[Collected data]

***

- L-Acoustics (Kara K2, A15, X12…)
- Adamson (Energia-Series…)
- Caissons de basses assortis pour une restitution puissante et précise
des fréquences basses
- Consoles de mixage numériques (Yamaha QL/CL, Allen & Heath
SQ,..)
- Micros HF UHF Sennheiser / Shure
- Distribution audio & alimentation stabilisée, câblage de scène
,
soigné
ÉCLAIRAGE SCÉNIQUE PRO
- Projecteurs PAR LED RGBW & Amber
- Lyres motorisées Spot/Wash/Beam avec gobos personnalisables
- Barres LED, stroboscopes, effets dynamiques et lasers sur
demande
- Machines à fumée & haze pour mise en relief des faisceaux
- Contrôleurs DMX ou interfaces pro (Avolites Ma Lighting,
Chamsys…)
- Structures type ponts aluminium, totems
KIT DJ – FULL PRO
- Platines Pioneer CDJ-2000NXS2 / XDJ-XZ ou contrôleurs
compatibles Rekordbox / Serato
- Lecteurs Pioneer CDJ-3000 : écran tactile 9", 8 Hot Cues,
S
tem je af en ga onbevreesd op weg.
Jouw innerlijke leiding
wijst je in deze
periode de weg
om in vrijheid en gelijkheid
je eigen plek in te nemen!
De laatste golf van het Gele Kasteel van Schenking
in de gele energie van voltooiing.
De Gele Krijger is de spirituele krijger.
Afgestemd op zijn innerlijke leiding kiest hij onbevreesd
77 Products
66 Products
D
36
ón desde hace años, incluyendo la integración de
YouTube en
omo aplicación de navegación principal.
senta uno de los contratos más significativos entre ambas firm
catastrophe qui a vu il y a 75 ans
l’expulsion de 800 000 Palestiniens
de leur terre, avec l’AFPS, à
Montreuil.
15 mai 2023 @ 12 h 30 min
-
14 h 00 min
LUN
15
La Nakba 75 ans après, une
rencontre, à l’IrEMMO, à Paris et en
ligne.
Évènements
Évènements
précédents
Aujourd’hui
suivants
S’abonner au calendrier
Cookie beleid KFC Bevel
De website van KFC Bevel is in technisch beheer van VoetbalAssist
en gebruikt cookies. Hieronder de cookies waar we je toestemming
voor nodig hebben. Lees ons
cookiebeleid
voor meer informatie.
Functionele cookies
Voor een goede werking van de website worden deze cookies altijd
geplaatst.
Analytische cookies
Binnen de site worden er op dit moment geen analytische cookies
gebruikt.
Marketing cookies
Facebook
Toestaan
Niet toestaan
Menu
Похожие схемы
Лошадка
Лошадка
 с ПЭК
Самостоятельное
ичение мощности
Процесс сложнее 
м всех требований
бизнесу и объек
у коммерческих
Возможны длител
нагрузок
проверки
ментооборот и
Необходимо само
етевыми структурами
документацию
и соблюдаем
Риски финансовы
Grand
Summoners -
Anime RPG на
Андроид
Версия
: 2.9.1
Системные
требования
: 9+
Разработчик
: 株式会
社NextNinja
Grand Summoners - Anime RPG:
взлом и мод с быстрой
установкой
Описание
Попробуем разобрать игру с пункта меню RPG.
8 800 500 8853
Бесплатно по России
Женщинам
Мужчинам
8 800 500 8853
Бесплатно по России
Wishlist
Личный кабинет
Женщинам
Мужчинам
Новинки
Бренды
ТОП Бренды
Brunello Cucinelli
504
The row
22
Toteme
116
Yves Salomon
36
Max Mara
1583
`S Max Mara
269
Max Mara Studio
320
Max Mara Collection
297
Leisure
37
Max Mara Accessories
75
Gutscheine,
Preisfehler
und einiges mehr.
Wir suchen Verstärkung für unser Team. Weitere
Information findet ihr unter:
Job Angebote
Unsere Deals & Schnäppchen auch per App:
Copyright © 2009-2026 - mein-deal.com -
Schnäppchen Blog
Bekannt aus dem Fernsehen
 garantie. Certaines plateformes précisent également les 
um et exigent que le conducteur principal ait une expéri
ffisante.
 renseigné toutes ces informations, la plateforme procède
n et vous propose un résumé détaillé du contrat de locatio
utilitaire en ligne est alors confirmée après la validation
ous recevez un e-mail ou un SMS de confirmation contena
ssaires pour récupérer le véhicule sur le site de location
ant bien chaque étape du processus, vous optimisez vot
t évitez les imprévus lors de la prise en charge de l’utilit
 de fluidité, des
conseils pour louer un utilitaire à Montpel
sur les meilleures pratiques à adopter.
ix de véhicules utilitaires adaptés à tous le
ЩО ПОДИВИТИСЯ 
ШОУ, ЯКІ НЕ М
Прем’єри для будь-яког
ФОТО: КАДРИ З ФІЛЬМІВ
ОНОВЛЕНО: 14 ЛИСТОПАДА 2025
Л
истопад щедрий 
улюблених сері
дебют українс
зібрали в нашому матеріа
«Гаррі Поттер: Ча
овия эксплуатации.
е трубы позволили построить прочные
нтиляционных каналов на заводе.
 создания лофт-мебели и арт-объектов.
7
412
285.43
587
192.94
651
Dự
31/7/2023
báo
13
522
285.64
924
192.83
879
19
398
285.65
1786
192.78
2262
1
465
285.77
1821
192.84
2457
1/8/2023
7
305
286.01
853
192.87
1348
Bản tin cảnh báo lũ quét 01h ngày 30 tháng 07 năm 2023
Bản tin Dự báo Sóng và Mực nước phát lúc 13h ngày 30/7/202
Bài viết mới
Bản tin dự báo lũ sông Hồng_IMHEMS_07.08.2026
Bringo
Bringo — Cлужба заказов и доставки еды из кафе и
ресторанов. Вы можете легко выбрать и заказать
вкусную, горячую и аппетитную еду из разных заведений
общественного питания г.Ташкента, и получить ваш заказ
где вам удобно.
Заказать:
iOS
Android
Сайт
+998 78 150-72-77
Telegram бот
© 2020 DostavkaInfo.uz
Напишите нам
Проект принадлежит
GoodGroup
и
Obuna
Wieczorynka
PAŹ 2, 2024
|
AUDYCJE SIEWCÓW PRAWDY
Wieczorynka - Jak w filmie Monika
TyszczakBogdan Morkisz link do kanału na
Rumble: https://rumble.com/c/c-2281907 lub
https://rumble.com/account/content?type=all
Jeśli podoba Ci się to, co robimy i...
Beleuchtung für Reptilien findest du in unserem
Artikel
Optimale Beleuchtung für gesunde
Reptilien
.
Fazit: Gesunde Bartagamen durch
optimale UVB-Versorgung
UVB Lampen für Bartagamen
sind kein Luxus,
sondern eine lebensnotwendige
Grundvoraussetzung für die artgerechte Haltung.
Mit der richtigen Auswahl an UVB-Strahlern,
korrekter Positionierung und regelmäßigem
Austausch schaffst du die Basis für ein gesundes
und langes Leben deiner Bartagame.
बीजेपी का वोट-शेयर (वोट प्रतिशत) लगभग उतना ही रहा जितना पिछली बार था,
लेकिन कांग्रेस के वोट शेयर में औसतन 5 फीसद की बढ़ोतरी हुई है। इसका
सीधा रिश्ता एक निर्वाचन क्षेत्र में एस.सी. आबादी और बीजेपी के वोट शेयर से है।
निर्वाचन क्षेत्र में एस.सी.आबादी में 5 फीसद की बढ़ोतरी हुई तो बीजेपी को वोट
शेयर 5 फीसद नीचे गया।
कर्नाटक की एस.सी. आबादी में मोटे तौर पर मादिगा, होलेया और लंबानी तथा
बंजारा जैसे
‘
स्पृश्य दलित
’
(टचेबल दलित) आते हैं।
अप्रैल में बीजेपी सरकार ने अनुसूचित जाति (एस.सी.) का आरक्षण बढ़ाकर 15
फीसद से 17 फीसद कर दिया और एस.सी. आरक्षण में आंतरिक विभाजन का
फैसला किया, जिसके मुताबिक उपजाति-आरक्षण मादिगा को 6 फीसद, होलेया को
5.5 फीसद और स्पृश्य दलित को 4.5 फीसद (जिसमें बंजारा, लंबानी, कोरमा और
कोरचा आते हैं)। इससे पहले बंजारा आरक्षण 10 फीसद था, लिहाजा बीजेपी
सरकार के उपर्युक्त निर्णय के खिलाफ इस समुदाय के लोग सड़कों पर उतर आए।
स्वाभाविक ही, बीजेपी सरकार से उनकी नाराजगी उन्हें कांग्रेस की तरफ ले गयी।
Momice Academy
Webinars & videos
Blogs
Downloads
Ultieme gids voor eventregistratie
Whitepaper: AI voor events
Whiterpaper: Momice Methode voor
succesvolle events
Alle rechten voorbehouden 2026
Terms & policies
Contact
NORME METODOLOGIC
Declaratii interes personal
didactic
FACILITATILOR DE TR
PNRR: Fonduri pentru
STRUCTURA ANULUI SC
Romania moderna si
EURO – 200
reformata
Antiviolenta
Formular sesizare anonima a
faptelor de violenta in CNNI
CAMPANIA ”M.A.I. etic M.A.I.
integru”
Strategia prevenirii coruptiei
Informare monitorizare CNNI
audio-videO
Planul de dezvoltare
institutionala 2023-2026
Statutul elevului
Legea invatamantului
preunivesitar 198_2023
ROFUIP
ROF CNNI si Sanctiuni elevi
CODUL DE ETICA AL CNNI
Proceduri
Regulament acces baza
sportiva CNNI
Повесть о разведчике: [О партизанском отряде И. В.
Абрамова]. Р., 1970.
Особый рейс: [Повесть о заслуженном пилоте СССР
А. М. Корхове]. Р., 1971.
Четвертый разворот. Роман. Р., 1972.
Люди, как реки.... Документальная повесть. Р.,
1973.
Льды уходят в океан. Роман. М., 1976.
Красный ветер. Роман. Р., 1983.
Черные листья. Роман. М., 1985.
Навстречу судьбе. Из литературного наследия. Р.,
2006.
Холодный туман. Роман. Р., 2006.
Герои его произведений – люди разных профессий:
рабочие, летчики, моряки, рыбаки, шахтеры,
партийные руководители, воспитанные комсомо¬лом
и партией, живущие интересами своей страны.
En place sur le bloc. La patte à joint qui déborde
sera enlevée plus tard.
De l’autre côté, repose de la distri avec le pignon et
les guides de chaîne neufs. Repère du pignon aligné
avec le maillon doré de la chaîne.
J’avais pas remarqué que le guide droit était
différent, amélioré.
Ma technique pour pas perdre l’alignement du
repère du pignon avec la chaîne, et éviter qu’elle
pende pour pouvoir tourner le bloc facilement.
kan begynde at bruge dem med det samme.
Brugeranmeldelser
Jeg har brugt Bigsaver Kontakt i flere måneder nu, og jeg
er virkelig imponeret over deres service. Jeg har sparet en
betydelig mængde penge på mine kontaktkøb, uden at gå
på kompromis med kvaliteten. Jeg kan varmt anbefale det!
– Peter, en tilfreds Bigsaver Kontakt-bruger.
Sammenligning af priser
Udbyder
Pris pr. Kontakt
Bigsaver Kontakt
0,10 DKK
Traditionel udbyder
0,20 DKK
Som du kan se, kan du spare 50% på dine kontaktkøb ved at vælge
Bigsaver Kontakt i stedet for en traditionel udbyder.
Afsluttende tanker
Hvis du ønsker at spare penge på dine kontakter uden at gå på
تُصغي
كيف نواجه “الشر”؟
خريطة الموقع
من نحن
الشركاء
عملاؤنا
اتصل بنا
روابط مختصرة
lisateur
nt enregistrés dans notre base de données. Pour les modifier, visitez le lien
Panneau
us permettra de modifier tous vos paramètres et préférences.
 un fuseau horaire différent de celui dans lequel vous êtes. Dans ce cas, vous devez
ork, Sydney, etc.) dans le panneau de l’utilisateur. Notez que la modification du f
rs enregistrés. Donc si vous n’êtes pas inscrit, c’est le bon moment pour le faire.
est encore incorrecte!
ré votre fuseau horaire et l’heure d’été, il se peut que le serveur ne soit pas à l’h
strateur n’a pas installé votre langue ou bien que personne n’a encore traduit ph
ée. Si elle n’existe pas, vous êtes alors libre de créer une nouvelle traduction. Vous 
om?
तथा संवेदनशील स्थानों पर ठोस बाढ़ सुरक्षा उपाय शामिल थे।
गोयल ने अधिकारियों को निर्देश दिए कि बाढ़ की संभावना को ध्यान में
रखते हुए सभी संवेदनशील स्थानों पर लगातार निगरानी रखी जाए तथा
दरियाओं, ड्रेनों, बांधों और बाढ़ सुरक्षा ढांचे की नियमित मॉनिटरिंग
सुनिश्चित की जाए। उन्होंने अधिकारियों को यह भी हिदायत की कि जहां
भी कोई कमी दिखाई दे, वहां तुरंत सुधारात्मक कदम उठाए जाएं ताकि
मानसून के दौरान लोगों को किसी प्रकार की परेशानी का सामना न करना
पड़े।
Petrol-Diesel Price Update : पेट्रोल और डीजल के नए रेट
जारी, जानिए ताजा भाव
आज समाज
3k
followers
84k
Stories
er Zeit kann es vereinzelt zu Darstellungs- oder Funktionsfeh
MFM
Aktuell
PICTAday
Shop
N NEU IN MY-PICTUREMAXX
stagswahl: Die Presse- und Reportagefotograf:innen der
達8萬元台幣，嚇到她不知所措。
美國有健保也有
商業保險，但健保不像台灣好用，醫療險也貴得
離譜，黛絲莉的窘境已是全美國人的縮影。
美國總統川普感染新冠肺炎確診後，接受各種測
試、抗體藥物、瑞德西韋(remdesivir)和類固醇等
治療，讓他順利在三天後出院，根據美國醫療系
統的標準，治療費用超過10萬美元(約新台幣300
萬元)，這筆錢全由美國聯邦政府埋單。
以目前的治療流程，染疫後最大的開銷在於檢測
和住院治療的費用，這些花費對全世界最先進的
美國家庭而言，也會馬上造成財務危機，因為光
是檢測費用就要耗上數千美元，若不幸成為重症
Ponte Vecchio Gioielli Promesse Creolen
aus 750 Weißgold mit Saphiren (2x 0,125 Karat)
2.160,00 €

***

Work required: All lines from the one that holds "Ponte Vecchio Gioielli Promesse Creolen" through the end of the records are to be returned exactly, including both boundary lines, and no others.

Task result:
Ponte Vecchio Gioielli Promesse Creolen
aus 750 Weißgold mit Saphiren (2x 0,125 Karat)
2.160,00 €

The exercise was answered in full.